Scientists at the UC Davis Health System say they have identified for the first time a biological pathway that is activated when blood sugar levels are abnormally high causing cardiac arrhythmias that are linked with heart failure and sudden cardiac death.
The investigators reported their work online today (“Diabetic hyperglycaemia activates CaMKII and arrhythmias by O-linked glycosylation”) in Nature. They point out that the discovery helps explain why diabetes is a significant independent risk factor for heart disease.
“In human, rat and mouse, we identify a novel mechanism linking CaMKII [Ca2+/calmodulin-dependent protein kinase II] and hyperglycemic signaling in diabetes mellitus, which is a key risk factor for heart and neurodegenerative diseases,” wrote the researchers in the Nature article. “CaMKII is an enzyme with important regulatory functions in the heart and brain, and its chronic activation can be pathological. CaMKII activation is seen in heart failure, and can directly induce pathological changes in ion channels, Ca2+ handling, and gene transcription.”
“The novel molecular understanding we have uncovered paves the way for new therapeutic strategies that protect the heart health of patients with diabetes,” said Donald Bers, Ph.D., chair of the UC Davis department of pharmacology and senior author of the study.
Through a series of experiments, Dr. Bers, his UC Davis team and their collaborators at the Johns Hopkins University School of Medicine showed that the moderate to high blood glucose levels characteristic of diabetes caused a sugar molecule (O-linked N-acetylglucosamine, or O-GlcNAc) in heart muscle cells to fuse to a specific site on CaMKII.
CaMKII’s fusion with O-GlcNAc led to chronic overactivation of CaMKII and pathological changes in the finely tuned calcium signaling system it controls, triggering full-blown arrhythmias in just a few minutes. The arrhythmias were prevented by inhibiting CaMKII or its union with O-GlcNAc.

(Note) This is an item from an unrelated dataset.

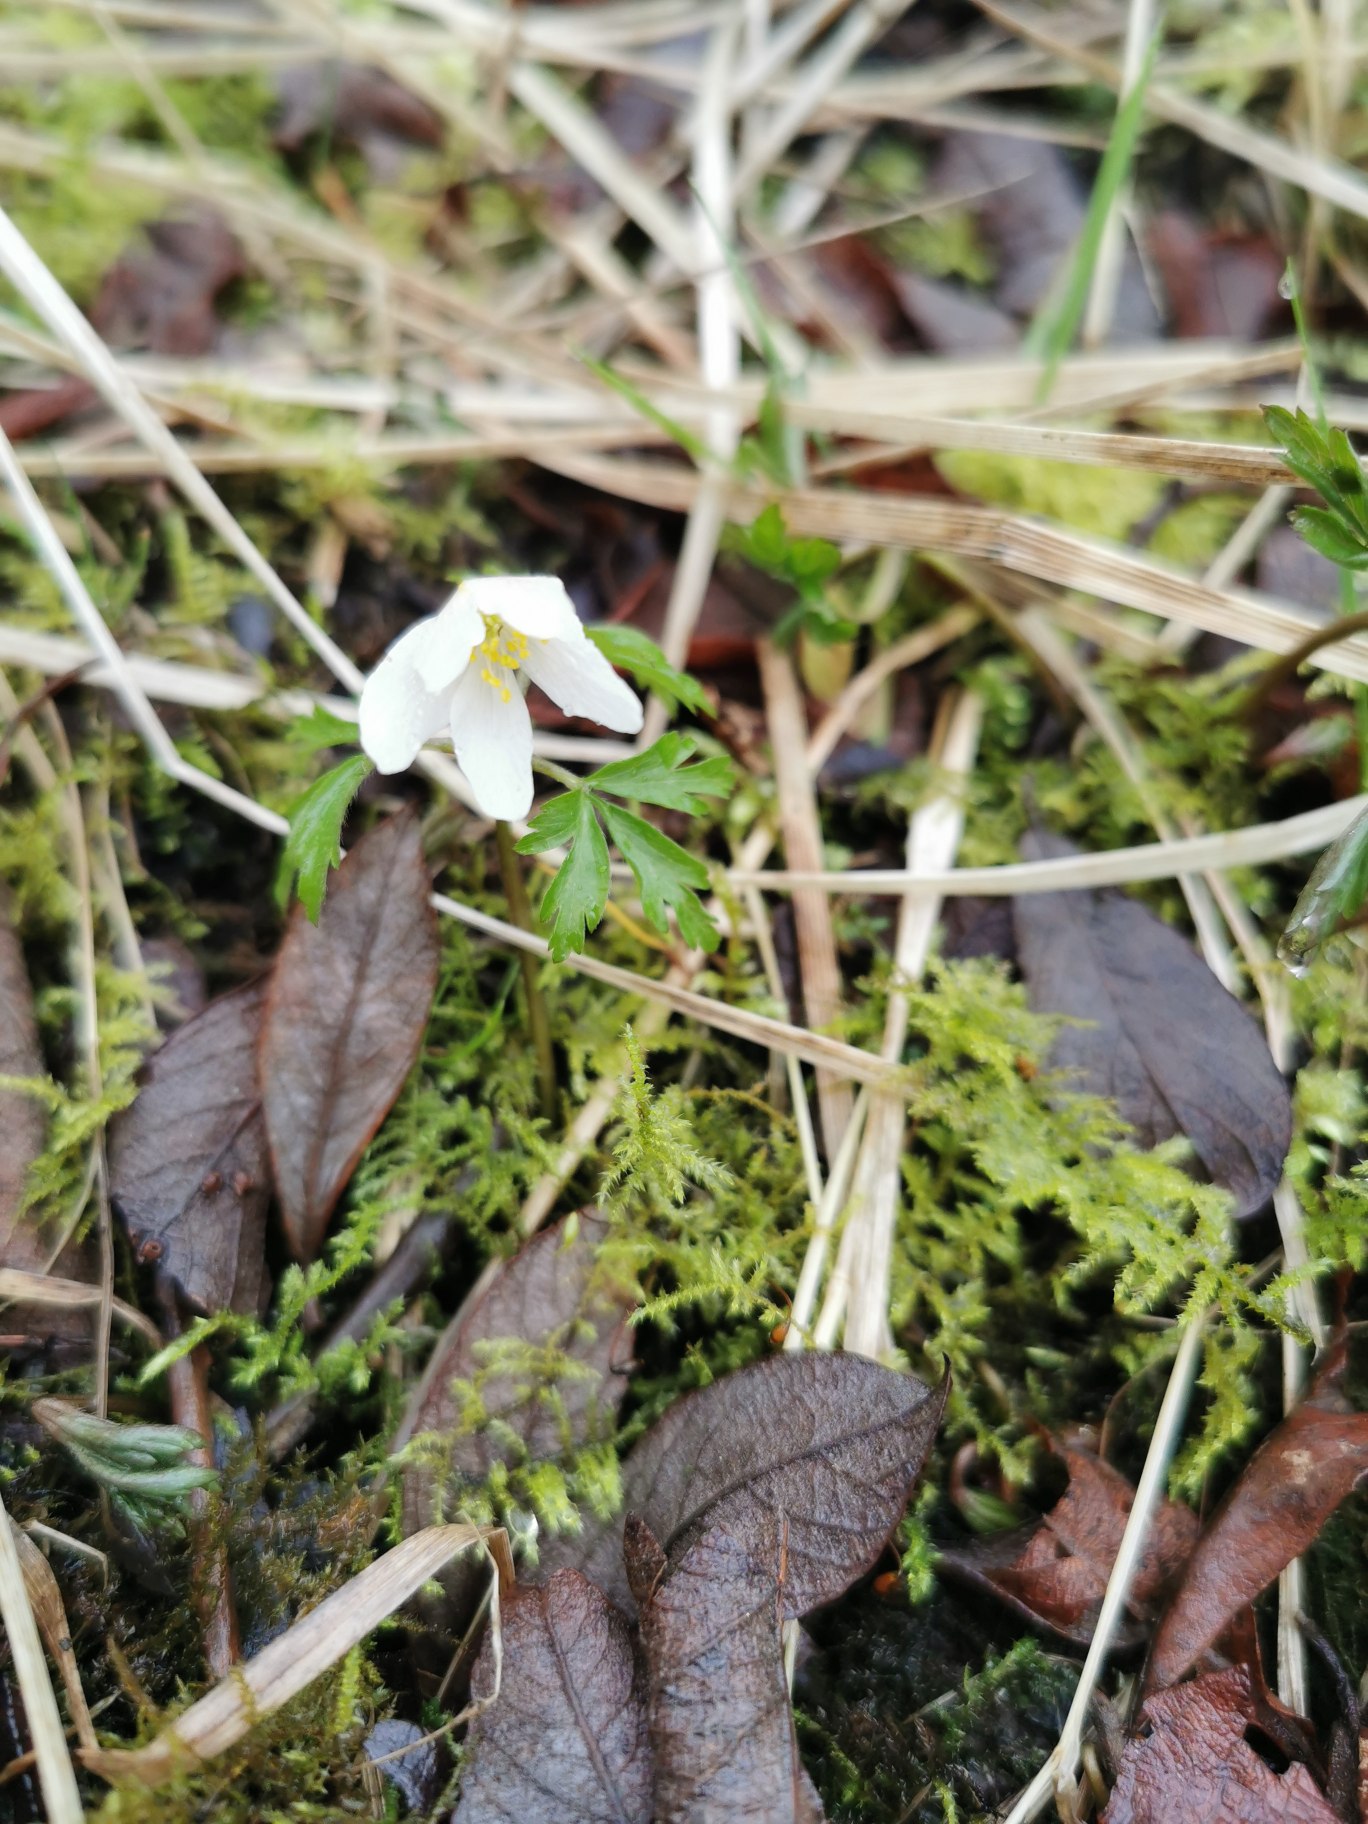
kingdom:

“While scientists have known for a while that CaMKII plays a critical role in normal cardiac function, ours is the first study to identify O-GlcNAc as a direct activator of CaMKII with hyperglycemia,” continued Dr. Bers.
“This represents the most clear-cut mechanistic study to date of how high glucose can directly affect the function of a critical regulatory protein,” according to Gerald Hart, Ph.D., DeLamar Professor and director of biological chemistry at Johns Hopkins University School of Medicine, and one of Dr. Bers’ collaborators. “The Bers group's findings undoubtedly will lead to development of treatments for diabetic cardiovascular disease and, potentially, therapeutics for glucose toxicity in other tissues that are affected by diabetes such as the retina, the nervous system, and the kidney.”
In an additional experiment, the team found elevated levels of O-GlcNAc-modified CaMKII in both hearts and brains of deceased humans who were diagnosed with diabetes, with the highest levels in the hearts of patients who had both heart failure and diabetes.
“Our discovery is likely to have ripple effects in many other fields,” said Dr. Bers. “One key next step will be to determine if the fusion of O-GlcNAc to CaMKII contributes to neuropathies that are also common among diabetics.”